Dengan APBN kesehatan yang seminimal itu akan sulit untuk menyelenggarakan program kesehatan, apalagi jika ditambah dengan beban iuran PBI. Oleh karena itu, pemisahan anggaran untuk iuran PBI bisa dijadikan alternatif, sehingga pemerintah bisa lebih optimal dalam menjalankan program-programnya.
Permasalahan lainnya adalah sarana prasarana yang belum memadai. Ketika kita menengok sarana prasarana rumah sakit di daerah terpencil (pelosok), tentu jauh dari standar. Untuk bisa menjadi rumah sakit mitra BPJS, pihak rumah sakit dipaksa harus memenuhi poin-poin kriteria yang diwajibkan dalam aturan JKN, mulai dari sarana hingga jumlah tenaga kesehatan yang harus memadai.

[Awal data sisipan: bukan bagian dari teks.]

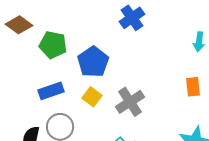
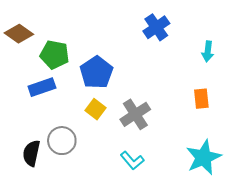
blue cross: (132, 18) -> (156, 27), moved
blue rectangle: (51, 91) -> (42, 87), moved

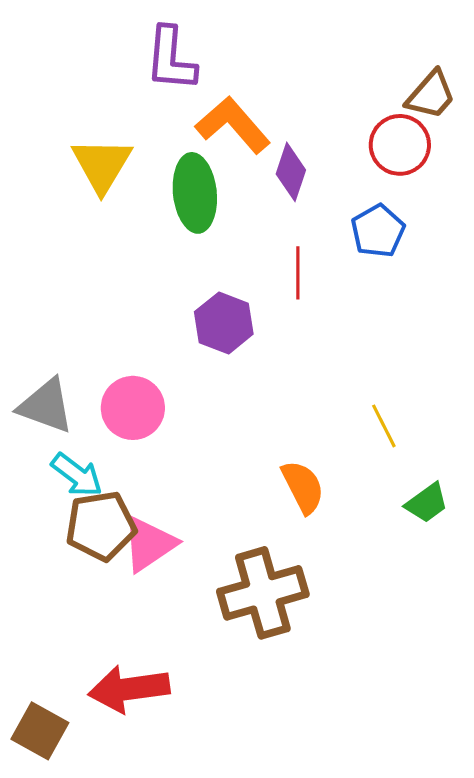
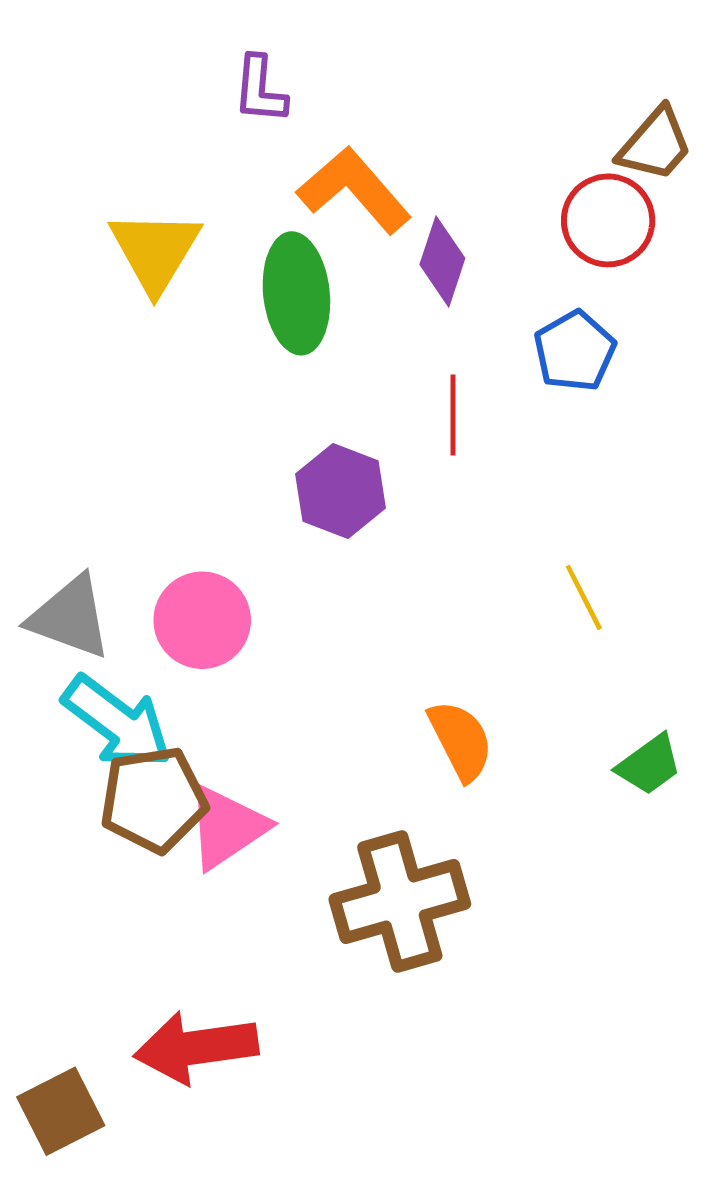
purple L-shape: (171, 59) -> (260, 90), size x0.7
yellow line: (384, 426) -> (584, 597), moved
cyan arrow: (77, 475) -> (117, 722), size x1.4
brown square: (40, 731) -> (61, 1111), turned 34

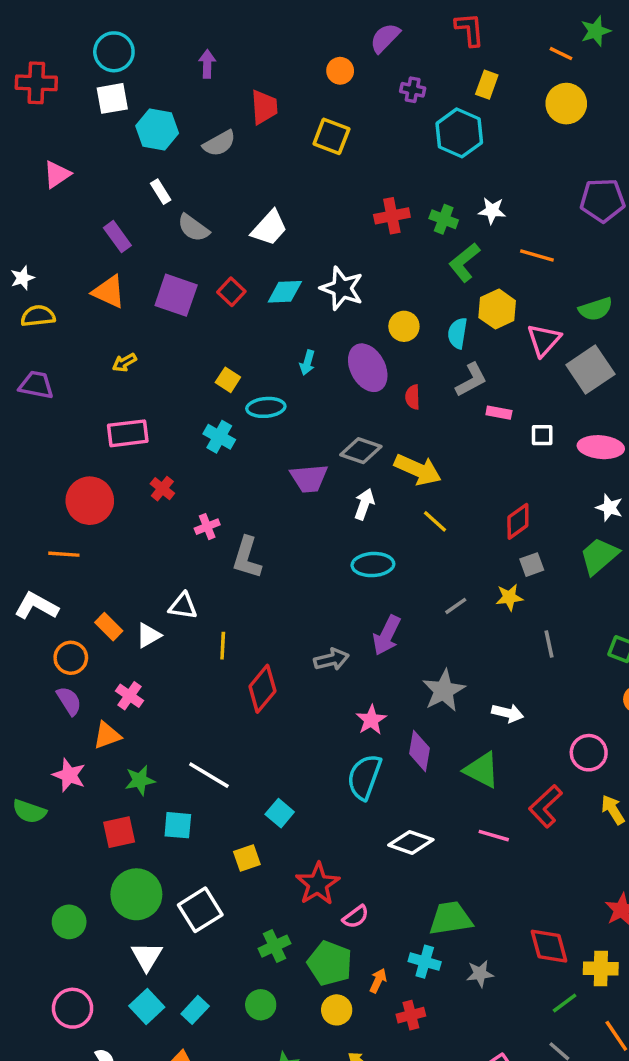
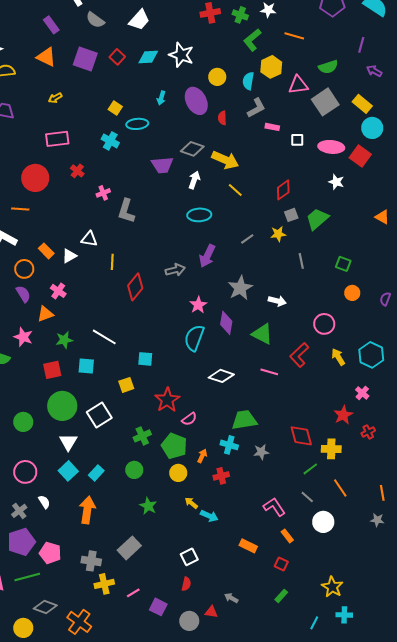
pink triangle: (544, 340) -> (298, 85), turned 40
green trapezoid: (599, 556) -> (317, 219), moved
cyan square: (280, 813) -> (145, 359), turned -35

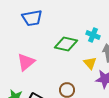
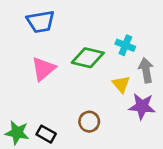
pink triangle: (26, 62) -> (43, 69), moved

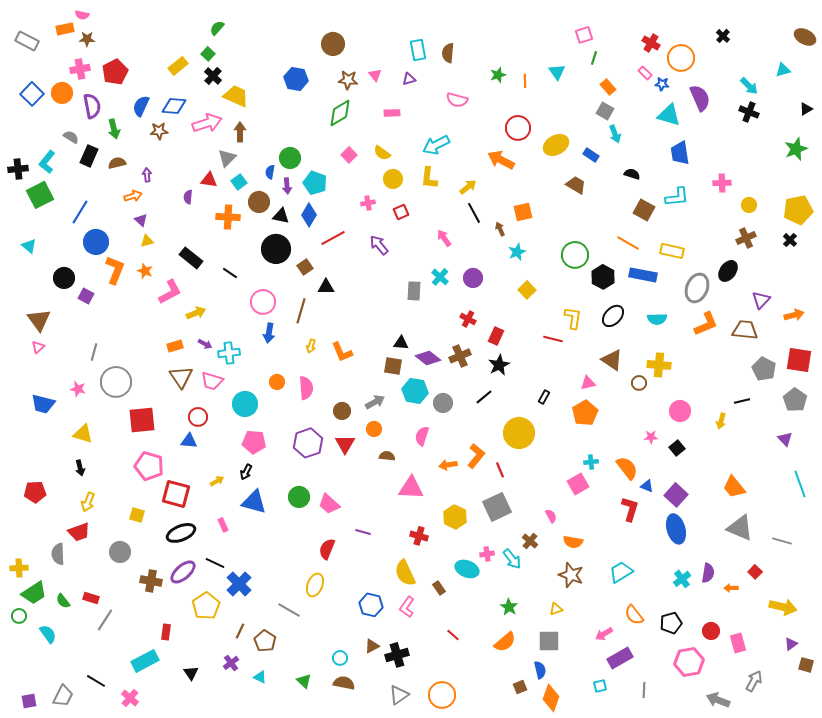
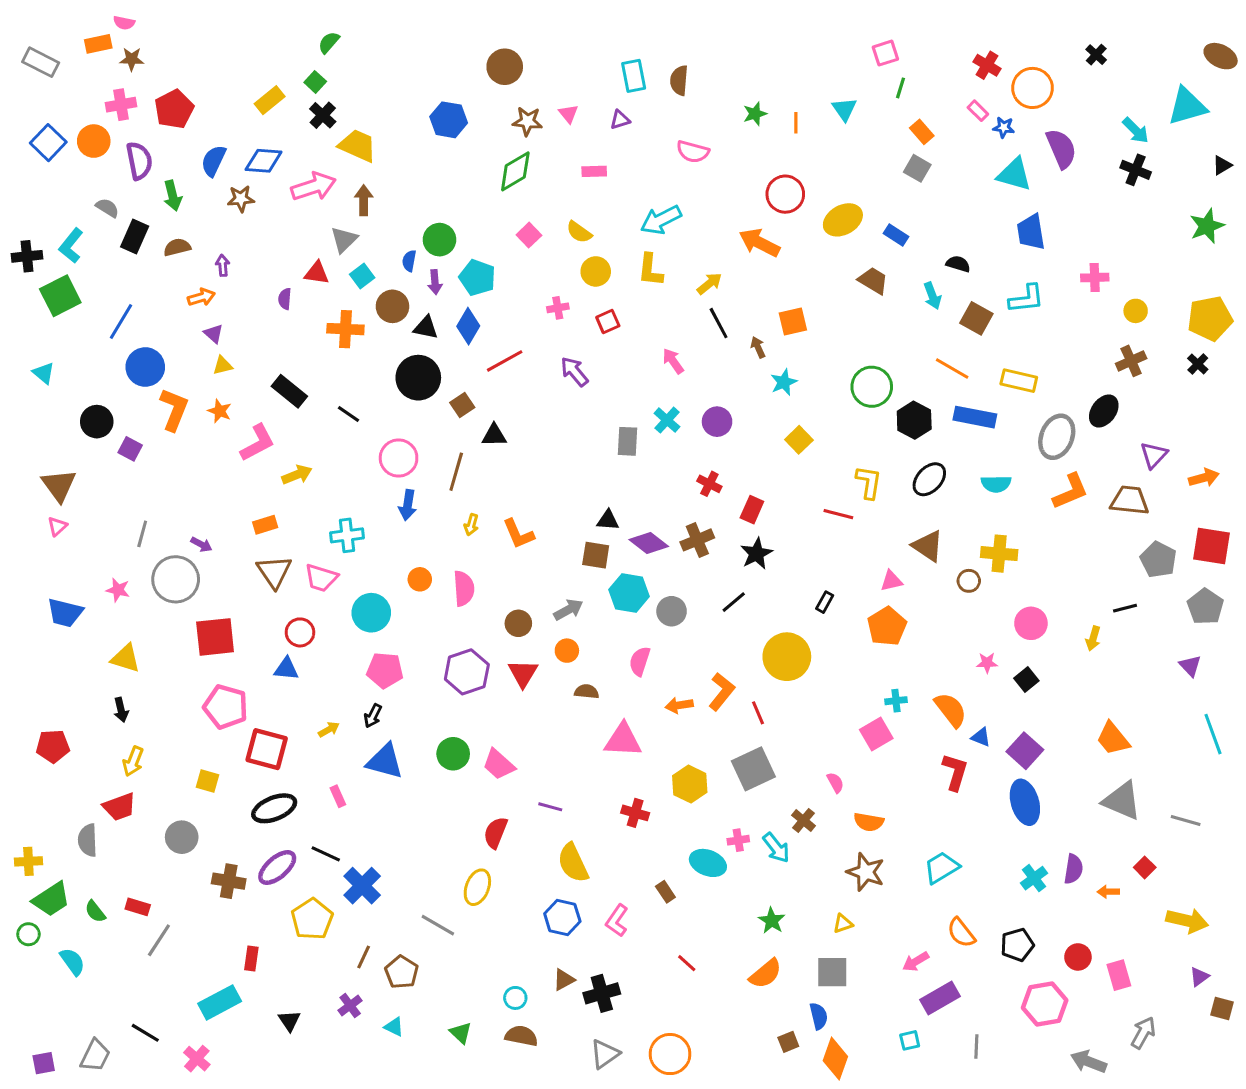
cyan triangle: (783, 70) -> (1187, 106), size x1.8
cyan arrow: (615, 134) -> (932, 296), moved
purple arrow: (205, 344) -> (201, 544), moved
yellow semicircle: (405, 573) -> (573, 863), moved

Di wilayah terpencil (pelosok), keberadaan rumah sakit tunggal tentu akan menjadi tumpuan bagi masyarakat disekitarnya, yakni dalam hal pelayanan kesehatan. Rumah sakit yang berada di wilayah seperti ini mayoritas merupakan rumah sakit swasta, dimana mulai dari dana operasional, sarana prasarana, hingga gaji karyawannya bersifat apa adanya. Intinya rumah sakit swasta ini hidup secara mandiri, minim bantuan pemerintah.
Ketika rumah sakit swasta bersusah payah bertahan dari sisi finansial, pemerintah justru melontarkan peraturan yang semakin mencekik. Alhasil, ketika rumah sakit tidak mampu memenuhi standar yang berlaku, rumah sakit pinggiran harus terpaksa gulung tikar.
Ketika ada satu rumah sakit ditutup, lalu akan lari ke manakah dokter, perawat, dan karyawannya? Upaya pemerintah “yang katanya” ingin meratakan petugas kesehatan pun berakhir nihil. Di lain sisi, masyarakat di wilayah terpencil (pelosok) semakin direpotkan, untuk meminta bantuan kesehatan sebab rumah sakit swasta terdekat telah resmi gulung tikar.
Di sinilah, peran pemerintah sebagai regulator sangat diperlukan. Pemerintah melalui kementrian kesehatan layaknya perlu memikirkan akses pelayanan kesehatan untuk semua masyarakat, tidak hanya di perkotaan namun juga yang berada di pinggiran.